Вечером наступило время совместного ужина, как обычно угрюмо-молчаливого, который временами прерывался лишь сопением старого пса, одинаково преданного свиным отбивным и своему маленькому хозяину Лукасу. По обыкновению, он сидел в ногах своего любимца под столом, и усиленно сопел, пуская слюни. Лукас часто на него поглядывал, и как ему казалось незаметно, подкидывал Бену аппетитные мясные кусочки. Даниэль закончил трапезу, вытер салфеткой жирные уголки рта, что-то буркнул про охоту с лордом и что будет поздно, и вышел из-за стола.

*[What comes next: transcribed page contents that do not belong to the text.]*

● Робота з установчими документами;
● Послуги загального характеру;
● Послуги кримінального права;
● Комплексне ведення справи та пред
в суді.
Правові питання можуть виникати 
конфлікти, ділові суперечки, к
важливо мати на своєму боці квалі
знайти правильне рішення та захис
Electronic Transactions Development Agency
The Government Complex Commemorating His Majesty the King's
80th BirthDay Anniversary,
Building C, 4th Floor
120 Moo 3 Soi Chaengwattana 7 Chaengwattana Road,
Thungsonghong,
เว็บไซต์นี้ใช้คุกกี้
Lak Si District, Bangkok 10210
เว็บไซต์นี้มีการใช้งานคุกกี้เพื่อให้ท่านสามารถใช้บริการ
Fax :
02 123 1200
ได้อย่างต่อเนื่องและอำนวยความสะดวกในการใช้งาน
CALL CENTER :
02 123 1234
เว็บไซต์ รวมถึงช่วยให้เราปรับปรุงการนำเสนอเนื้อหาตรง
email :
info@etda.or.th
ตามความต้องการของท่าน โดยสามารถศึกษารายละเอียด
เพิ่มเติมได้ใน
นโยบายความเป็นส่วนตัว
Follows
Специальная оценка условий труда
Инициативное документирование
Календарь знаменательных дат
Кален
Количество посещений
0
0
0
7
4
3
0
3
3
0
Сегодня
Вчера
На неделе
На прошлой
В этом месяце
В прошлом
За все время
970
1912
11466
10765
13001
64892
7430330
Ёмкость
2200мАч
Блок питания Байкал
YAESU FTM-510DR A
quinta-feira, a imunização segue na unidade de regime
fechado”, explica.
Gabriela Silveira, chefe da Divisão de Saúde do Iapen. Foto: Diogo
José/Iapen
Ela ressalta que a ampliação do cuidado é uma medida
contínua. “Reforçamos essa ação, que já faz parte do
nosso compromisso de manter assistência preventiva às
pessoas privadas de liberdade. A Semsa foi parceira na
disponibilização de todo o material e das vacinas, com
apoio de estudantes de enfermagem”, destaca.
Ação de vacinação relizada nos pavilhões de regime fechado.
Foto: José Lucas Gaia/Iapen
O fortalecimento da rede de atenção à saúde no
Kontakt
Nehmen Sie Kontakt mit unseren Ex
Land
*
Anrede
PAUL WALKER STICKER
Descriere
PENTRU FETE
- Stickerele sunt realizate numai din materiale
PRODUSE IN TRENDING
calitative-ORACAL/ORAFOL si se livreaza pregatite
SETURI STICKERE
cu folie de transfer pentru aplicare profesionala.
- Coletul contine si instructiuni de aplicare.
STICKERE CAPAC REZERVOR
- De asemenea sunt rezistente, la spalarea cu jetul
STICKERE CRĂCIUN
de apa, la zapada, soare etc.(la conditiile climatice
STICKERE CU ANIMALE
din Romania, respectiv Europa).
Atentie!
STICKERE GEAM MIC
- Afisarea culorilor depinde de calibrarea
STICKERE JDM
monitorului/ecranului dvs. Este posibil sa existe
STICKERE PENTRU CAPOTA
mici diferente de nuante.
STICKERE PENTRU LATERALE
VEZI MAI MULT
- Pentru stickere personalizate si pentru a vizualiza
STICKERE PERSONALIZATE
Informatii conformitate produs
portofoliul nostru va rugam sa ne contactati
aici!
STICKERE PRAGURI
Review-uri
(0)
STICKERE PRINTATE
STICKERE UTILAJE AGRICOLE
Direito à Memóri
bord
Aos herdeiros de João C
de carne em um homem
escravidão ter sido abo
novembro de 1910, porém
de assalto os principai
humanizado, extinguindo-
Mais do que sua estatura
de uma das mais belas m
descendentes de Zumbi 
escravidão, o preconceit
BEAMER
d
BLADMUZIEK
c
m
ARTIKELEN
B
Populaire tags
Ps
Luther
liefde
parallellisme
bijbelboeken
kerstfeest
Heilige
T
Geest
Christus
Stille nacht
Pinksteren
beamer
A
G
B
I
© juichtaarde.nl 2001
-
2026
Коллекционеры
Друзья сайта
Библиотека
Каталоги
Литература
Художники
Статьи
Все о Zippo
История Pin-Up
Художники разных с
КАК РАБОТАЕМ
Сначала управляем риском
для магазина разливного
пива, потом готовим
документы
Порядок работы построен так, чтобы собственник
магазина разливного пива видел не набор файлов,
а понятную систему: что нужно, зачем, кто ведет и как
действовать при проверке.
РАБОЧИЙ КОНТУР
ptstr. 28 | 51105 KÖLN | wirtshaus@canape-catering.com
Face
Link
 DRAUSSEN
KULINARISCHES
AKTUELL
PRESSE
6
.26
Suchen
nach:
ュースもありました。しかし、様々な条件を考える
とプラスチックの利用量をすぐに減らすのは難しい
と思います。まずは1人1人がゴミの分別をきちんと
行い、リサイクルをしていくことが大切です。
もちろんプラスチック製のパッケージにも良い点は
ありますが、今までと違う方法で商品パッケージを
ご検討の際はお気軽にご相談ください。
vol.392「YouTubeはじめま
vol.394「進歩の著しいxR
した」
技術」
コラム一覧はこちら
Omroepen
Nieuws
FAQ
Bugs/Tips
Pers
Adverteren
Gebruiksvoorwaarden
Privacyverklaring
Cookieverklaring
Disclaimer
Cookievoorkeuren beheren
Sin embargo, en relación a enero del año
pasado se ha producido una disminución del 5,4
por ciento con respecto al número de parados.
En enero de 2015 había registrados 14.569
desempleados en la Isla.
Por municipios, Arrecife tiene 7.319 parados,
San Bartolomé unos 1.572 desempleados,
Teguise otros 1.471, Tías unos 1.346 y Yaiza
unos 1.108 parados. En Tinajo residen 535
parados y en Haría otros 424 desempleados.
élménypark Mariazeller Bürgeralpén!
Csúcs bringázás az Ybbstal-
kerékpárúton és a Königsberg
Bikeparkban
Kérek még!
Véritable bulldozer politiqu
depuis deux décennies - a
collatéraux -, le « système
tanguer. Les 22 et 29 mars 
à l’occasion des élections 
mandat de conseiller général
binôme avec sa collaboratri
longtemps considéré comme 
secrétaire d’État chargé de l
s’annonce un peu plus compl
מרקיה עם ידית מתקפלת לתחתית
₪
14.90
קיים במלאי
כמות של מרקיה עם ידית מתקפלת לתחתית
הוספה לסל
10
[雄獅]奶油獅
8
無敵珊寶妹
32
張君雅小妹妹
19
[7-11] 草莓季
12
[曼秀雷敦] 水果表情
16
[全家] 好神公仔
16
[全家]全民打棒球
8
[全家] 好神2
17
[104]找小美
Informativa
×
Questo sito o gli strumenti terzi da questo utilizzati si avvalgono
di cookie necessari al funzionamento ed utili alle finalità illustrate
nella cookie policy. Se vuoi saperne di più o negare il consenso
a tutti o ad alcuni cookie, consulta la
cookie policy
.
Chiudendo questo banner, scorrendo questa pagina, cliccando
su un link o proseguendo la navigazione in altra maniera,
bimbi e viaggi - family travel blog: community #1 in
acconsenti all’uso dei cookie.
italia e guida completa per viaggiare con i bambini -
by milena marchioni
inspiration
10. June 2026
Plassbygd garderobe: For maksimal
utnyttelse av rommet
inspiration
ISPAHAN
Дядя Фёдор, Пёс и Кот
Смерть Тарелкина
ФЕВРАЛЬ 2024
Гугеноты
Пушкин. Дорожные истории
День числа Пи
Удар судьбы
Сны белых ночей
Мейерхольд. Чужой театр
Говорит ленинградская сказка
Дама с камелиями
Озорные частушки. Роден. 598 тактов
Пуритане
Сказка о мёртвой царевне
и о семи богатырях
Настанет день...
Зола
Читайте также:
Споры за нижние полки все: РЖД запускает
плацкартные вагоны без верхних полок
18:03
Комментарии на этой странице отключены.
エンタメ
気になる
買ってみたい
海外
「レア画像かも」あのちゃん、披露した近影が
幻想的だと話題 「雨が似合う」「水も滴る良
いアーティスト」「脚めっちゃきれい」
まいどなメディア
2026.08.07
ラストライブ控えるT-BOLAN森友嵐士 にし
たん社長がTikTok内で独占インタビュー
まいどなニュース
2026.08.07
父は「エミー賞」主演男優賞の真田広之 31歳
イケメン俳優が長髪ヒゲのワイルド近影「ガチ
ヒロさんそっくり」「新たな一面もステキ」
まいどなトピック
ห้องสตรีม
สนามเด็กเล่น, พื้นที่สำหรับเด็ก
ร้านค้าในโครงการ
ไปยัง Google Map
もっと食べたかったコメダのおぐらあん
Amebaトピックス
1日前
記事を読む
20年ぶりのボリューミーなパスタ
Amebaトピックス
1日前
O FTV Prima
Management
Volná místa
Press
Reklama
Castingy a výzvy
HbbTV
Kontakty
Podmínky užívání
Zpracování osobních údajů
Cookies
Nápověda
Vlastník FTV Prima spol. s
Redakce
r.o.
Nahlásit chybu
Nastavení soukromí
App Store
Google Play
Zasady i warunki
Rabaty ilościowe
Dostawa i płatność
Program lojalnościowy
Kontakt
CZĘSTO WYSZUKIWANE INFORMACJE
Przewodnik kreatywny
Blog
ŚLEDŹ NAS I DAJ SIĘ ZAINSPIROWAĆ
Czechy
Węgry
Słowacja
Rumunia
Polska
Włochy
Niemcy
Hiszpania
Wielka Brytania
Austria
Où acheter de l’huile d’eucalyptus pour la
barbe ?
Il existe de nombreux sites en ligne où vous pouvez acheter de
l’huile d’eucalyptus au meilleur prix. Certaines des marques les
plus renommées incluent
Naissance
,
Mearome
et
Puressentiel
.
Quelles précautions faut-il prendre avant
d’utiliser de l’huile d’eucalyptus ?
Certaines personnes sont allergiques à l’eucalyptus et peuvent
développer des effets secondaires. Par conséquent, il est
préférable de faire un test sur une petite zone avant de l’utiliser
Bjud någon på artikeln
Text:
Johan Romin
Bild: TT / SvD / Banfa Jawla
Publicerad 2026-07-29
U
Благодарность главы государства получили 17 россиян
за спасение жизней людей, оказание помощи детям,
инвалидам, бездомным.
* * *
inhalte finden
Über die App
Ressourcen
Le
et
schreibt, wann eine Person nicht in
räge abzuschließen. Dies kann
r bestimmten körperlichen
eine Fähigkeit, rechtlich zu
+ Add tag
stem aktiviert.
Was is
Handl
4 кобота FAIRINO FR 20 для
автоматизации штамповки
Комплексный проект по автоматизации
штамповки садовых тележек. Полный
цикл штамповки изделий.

Остаток трапезы прошел уже не так напряженно. Эмилия могла теперь полностью расслабиться, и насладиться дополнительной порцией своего любимого сливочного пудинга. За ужином прислуживала молоденькая племянница няни Мэри, Алисия, которая работала у них совсем недавно. Она была миловидна, со светлыми вьющимися волосами, которые часто контрастировали с её пунцовыми щёчками, когда она заливалась краской по любому поводу. Свои восемнадцать лет она провела под родительским крылом в соседней деревушке. Но её нельзя было назвать неотесанной, Алисии были свойственны естественные грациозные движения, она чаще молчала, чем говорила, и была очень учтива.